Over the next several weeks, we’re going to be “scouting the enemy,” as we’ll be covering the outlook for the 29 other teams in the league ahead of the 2019-2020 season.
The Charlotte Hornets have had one of the more mediocre offseasons in the NBA this summer. Low balling former cornerstone NBA Point Guard Kemba Walker on a max contract is a good example of that. It wouldn’t seem that one of greatest players in NBA history would run an NBA organization the way Micheal Jordan has run the Hornets heading into his tenth season.
In the nine seasons that Jordan has had control of the Hornets organization, Charlotte has made the playoffs only twice.
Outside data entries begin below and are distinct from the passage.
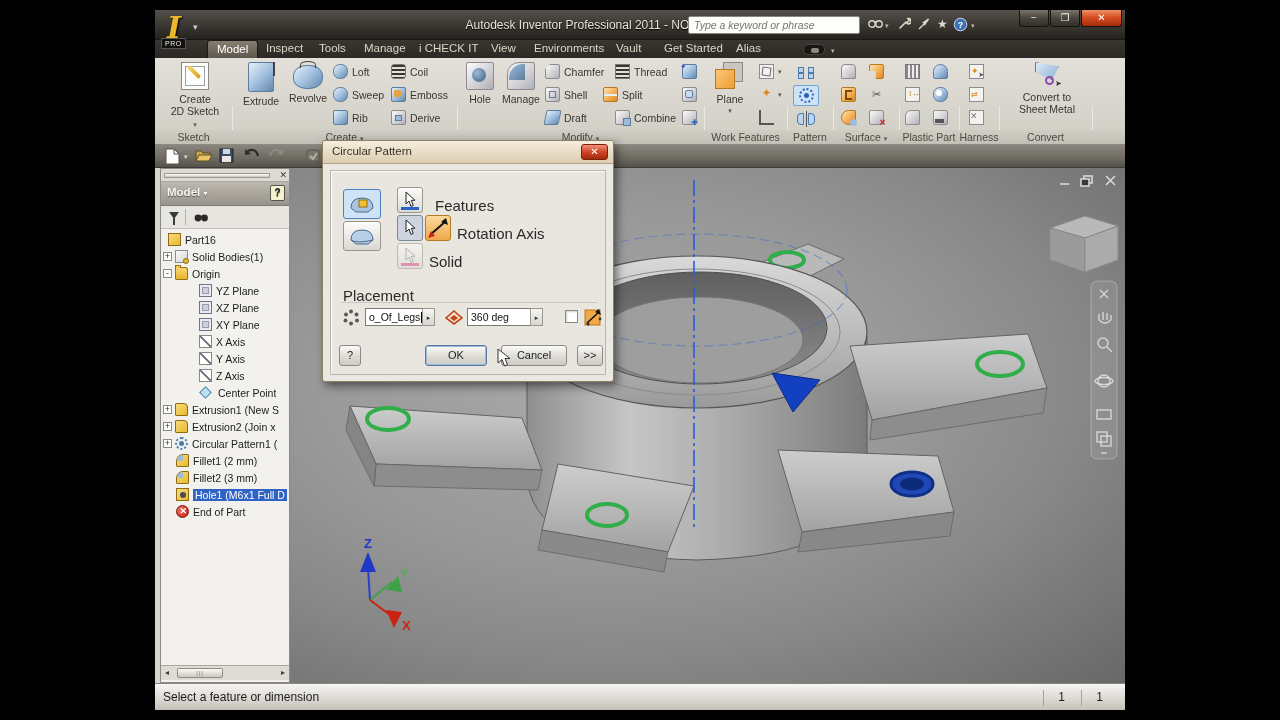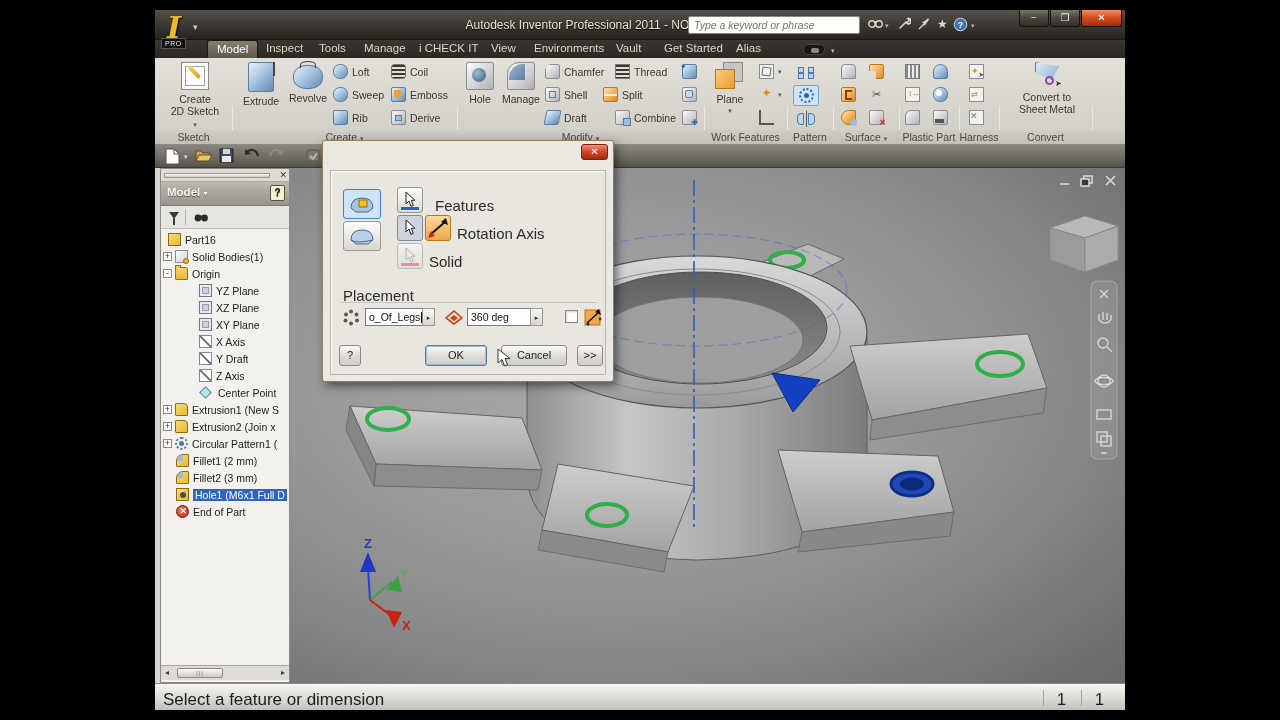--- a/index.html
+++ b/index.html
@@ -714,6 +714,7 @@
   </div>
 
   <div id="dialog">
+    <div id="dlg-title"><span>Circular Pattern</span></div>
     <div id="dlg-x">✕</div>
     <div id="dlg-body">
 

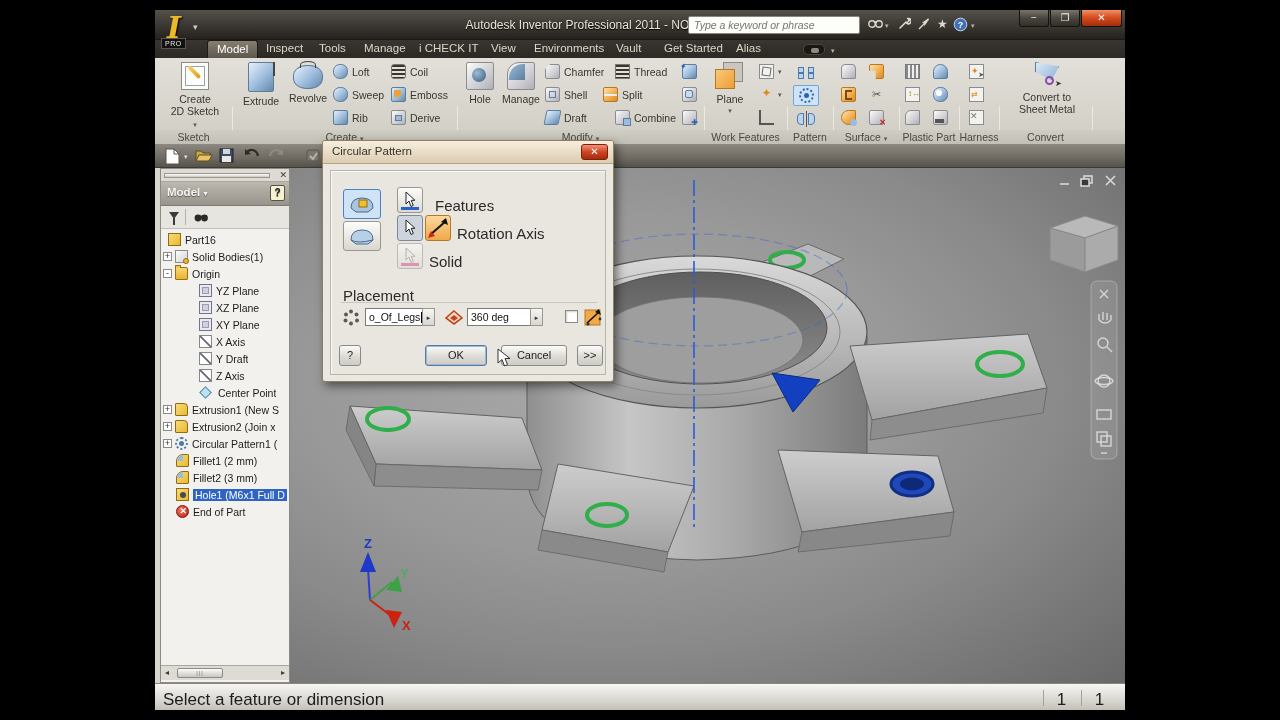--- a/index.html
+++ b/index.html
@@ -529,7 +529,7 @@
       </div>
       <div class="trow" style="padding-left:38px">
         <span class="tico" style="background:linear-gradient(45deg,#fff 44%,#667 46%,#667 54%,#fff 56%);border:1px solid #888"></span>
-        <span class="tlabel">Y Draft</span>
+        <span class="tlabel">Y Axis</span>
       </div>
       <div class="trow" style="padding-left:38px">
         <span class="tico" style="background:linear-gradient(45deg,#fff 44%,#667 46%,#667 54%,#fff 56%);border:1px solid #888"></span>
Twice in nine seasons, in an Eastern Conference that is known for being not deep at all beyond the top tier of teams.
The Young Core:
It seems like there aren’t a lot of positives going for the Hornets. Lack of young talent, no veteran players that can truly lead, and no real direction. What is good for Hornets fans is that they have two solid young guys in Miles Bridges and Malik Monk. Bridges will be entering his second season in the NBA, and will be looking to continue his growth.
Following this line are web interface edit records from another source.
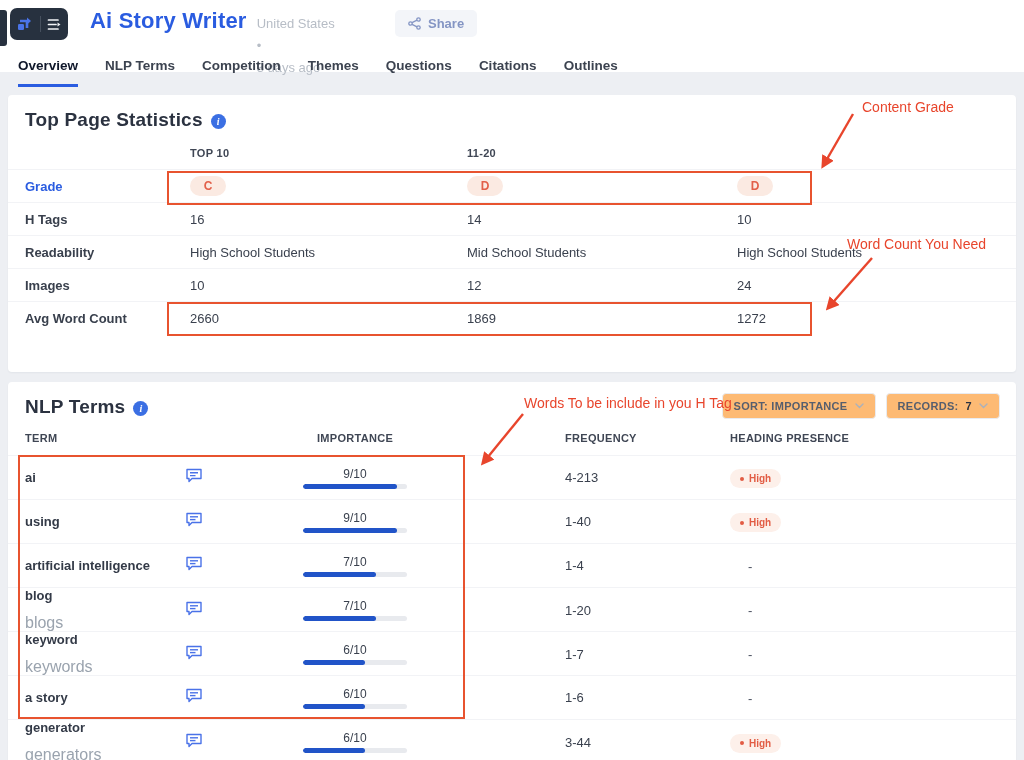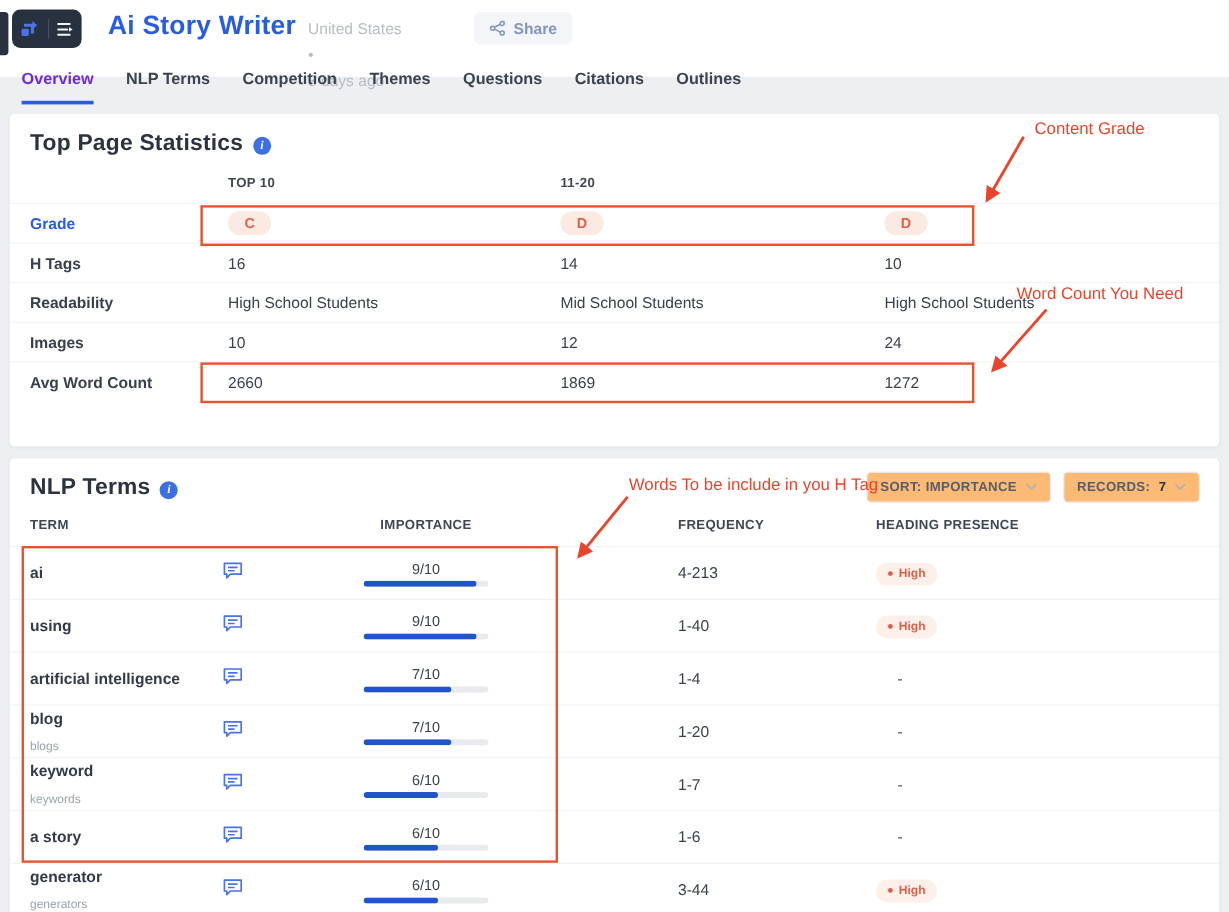--- a/index.html
+++ b/index.html
@@ -8,7 +8,7 @@
   .page { position:relative; width:1024px; height:760px; overflow:hidden; }
 
   
-  .topbar { position:absolute; left:0; top:0; width:1024px; height:64px; background:#ffffff; }
+  .topbar { position:absolute; left:0; top:0; width:1024px; height:72px; background:#ffffff; }
   .edge-sliver { position:absolute; left:0; top:10px; width:7px; height:36px; background:#27313f; border-radius:0 3px 3px 0; }
   .logo-box { position:absolute; left:10px; top:8px; width:58px; height:32px; background:#27313f; border-radius:7px;
               display:flex; align-items:center; justify-content:center; gap:6px; }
What scares me about Bridges and Monk’s situation in Charlotte is that there is no clear direction with the team. You add in the lack of veteran voices to help Bridges through rough spots, and the situation is scary.
Bridges only averaged 7.5 PPG, and was not a threat in other categories. His counterpart Monk also doesn’t scream star talent, but potential can be a powerful thing. This year will be huge to see where their ceiling may be, and is something to watch for with the Hornets.
It gets worse?
It does get worse for the Hornets. Not only did they low ball Kemba Walker, but they replaced Walker with four year veteran Terry Rozier. Not knocking Walker, but it was reported that Hornets management felt confident replacing Walker with Rozier, which...sounds crazy. Not to mention Rozier signed a three year $56.7 million contract. 7.7 PPG, 2.3 Ast, and 38 percent shooting is what Charlotte gets for the next three seasons in Rozier.
Charlotte is in the weakest conference playing in the East, but that doesn’t mean that they won’t be one of the worst teams in the league. No stars, and no direction tend to lead to a bottom three team this upcoming season for the Hornets.